What is the Zika virus?
According to the World Health Organisation (WHO) website, the Zika virus is a mosquito-borne virus that can cause disease in human hosts once infection occurs. Its effects can range from mild illness to more debilitating health conditions and even death.
How is Zika virus spread?
Zika virus is primarily transmitted to people through the bite of an infected Aedes mosquito, which also transmits chikungunya, dengue and yellow fever.
Recent findings show that the Culex mosquito may also transmit Zika.
The virus can also be transmitted through sex and has been detected in semen, blood, urine, amniotic fluids, saliva as well as body fluids found in the brain and spinal cord.
What are its symptoms?
The virus usually causes mild illness.
Symptoms that may appear a few days after being bitten are:
- Slight fever;
- Conjunctivitis (inflammation of the underside of the eyelid);
- Muscle and joint pain;
The symptoms usually last from two to seven days, though incubation periods may vary.
There is no known difference in the symptoms of infected pregnant and non-pregnant women.
What else can Zika cause?
Other than its symptoms, scientific consensus is that Zika virus can cause microcephaly, or children being born with unusually small heads, and Guillain-Barré syndrome, a neurological disorder that can lead to paralysis and death.
However, recent research have showed that Zika virus may also affect healthy adults.
In a study published in the Cell Stem Cell journal, researchers from Rockefeller University and La Jolla Institute for Allergy and Immunology found that Zika virus can damage brain stem cells in adult mice.
This leads to reduced brain volume and complications in brain function.
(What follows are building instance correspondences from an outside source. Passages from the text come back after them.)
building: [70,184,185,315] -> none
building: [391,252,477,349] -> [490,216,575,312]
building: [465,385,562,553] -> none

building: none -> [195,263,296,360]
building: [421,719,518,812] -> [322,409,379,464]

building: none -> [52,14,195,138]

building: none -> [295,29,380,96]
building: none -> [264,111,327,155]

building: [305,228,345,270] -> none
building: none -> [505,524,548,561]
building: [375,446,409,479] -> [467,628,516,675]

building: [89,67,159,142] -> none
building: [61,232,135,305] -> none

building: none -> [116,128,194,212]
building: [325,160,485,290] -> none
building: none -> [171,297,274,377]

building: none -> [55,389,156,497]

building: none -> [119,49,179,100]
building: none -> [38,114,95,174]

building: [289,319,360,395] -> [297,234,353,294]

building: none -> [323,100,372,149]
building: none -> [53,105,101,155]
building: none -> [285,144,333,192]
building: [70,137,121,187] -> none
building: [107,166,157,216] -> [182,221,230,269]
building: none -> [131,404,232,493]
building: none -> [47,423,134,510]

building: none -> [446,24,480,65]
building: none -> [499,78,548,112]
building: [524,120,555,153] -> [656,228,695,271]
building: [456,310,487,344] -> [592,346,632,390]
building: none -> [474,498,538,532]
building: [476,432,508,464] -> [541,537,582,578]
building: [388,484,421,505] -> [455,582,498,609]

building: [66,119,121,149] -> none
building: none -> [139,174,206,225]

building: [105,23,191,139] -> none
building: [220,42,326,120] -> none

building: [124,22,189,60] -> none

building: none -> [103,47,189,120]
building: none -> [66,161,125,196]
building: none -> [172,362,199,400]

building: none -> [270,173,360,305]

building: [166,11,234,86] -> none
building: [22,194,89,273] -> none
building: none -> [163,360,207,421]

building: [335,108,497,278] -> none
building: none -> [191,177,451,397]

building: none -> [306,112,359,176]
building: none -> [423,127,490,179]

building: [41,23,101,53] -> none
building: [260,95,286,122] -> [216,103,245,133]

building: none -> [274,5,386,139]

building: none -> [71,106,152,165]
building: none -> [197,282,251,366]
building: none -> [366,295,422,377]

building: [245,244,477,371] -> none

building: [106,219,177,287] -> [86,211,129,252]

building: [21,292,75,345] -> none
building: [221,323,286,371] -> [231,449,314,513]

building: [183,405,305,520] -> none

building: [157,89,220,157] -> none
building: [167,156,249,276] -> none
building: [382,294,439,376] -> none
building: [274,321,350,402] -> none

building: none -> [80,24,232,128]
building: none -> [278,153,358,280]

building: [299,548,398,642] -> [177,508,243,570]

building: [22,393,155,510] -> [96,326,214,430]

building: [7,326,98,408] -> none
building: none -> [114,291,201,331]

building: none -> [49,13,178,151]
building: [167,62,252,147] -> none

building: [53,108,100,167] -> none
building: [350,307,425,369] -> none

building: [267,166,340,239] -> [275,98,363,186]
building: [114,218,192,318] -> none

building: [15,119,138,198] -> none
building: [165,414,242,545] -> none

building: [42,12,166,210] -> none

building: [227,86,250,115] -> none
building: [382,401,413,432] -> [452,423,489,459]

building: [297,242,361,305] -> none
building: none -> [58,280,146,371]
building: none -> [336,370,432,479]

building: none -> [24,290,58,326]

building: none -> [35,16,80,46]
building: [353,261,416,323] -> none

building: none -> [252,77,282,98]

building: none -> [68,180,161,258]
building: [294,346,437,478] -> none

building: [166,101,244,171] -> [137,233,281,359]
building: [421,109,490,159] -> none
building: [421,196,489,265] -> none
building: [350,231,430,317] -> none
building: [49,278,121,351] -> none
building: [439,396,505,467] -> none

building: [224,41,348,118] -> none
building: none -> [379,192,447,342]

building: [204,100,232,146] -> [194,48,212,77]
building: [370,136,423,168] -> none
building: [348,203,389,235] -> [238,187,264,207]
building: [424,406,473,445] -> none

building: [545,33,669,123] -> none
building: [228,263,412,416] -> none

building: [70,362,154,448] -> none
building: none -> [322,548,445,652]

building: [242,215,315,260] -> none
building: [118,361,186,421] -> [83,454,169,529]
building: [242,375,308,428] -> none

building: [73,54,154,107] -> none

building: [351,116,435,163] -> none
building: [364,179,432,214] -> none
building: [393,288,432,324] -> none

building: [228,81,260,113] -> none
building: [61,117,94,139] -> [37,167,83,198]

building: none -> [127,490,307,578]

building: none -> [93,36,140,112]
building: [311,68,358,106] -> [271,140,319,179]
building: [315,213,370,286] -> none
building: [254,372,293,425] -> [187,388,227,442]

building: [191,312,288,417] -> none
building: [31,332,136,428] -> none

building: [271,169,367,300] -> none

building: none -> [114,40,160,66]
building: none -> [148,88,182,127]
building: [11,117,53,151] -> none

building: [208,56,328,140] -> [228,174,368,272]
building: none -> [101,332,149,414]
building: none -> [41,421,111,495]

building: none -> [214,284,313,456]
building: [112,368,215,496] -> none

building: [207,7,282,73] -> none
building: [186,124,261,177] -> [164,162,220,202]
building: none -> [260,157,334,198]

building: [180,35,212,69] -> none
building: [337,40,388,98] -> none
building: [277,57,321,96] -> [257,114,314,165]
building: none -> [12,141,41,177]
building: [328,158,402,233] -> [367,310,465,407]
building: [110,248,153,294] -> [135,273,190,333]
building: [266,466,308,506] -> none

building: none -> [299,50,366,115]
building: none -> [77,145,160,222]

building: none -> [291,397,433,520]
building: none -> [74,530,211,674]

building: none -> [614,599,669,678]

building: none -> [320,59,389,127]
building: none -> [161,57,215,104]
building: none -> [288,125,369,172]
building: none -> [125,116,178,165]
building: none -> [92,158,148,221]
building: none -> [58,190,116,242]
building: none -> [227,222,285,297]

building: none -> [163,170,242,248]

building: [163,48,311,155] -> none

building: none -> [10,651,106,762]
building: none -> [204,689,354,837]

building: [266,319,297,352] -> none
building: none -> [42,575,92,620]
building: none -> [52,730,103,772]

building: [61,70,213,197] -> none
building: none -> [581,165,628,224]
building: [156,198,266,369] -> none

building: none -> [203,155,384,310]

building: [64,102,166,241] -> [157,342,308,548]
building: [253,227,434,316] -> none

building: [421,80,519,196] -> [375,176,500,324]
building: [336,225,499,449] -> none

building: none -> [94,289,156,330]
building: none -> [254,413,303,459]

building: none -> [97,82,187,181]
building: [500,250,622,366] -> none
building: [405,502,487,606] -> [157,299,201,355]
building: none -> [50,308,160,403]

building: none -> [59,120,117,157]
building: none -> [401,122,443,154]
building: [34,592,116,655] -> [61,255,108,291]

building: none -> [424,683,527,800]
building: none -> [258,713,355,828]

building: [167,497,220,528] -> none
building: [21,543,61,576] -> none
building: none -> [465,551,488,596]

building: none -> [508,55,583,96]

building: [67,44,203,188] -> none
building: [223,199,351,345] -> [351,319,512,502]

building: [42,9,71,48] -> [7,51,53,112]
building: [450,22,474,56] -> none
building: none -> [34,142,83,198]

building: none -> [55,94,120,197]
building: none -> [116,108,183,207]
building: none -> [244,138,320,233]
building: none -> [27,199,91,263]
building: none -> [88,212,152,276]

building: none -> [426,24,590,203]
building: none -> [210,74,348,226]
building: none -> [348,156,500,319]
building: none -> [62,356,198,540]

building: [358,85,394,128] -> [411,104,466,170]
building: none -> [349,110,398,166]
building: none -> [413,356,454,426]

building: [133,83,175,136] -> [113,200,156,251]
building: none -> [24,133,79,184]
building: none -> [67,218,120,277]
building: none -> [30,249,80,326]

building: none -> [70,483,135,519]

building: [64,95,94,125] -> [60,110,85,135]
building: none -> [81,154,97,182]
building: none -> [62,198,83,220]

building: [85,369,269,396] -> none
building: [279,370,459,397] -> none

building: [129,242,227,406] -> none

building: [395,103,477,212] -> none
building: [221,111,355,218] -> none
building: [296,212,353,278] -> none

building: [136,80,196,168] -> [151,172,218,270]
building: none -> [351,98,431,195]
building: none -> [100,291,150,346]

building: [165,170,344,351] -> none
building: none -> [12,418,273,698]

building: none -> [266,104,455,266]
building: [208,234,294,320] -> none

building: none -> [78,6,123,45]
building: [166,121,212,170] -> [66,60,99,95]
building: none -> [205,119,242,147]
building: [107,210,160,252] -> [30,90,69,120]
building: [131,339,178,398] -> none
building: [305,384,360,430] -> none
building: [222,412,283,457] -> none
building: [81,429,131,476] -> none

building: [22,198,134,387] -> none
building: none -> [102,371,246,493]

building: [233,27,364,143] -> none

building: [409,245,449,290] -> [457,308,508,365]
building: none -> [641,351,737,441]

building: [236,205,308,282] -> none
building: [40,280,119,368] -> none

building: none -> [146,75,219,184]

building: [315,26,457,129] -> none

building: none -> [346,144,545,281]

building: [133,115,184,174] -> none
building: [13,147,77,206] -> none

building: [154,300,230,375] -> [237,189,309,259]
An understanding on the full extent of how Zika virus can impact humans is an ongoing development as many research is relatively new.
How is Zika virus disease diagnosed?
Diagnosis is based on symptoms and the patient’s lifestyle and/or travel history, taking note of:
- Recent mosquito bites;
- Living in mosquito breeding areas;
- Travel to areas where Zika virus occurs;
- Close physical contact with Zika patients;
- Sex with Zika-infected patients or in areas where Zika virus occurs.
Laboratory testing can confirm the presence of Zika virus in the blood as well as urine and other bodily fluids.
How is Zika virus disease treated?
The symptoms of Zika virus disease can be treated with common pain and fever medicines, rest and plenty of water.
If symptoms worsen, people should seek medical advice.
How to prevent the spread of Zika virus?
To lower the risk of being infected with Zika virus, travelers and those living in affected areas should take these basic precautions.
Prevent mosquito bites.
- Wear light coloured clothes that cover as much of the body as possible.
- Use physical barriers such as window screens or keep doors and windows shut.
- Sleep under mosquito nets.
- Use insect repellent containing DEET, IR3535 or icaridin (Follow product label instructions).
Destroy breeding grounds.
- Cover, empty or clean potential mosquito breeding sites such as buckets, drums, pots, gutters, and used tyres.
- Health authorities may also advise that spraying of insecticides be carried out.
Practise safe sex.
- Those living in affected areas should use condoms or other forms of prophylactics, or abstain from sex altogether.
- Those returning from Zika virus affected areas should practise safe sex or abstain for eight weeks.
- Those with symptoms should practise safe sex or abstain for six months.
- Sexual partners of pregnant women should practise safe sex or abstain for the duration of the pregnancy.
- Couples in affected areas are advised to wait eight weeks before trying to conceive, six months if both have symptoms.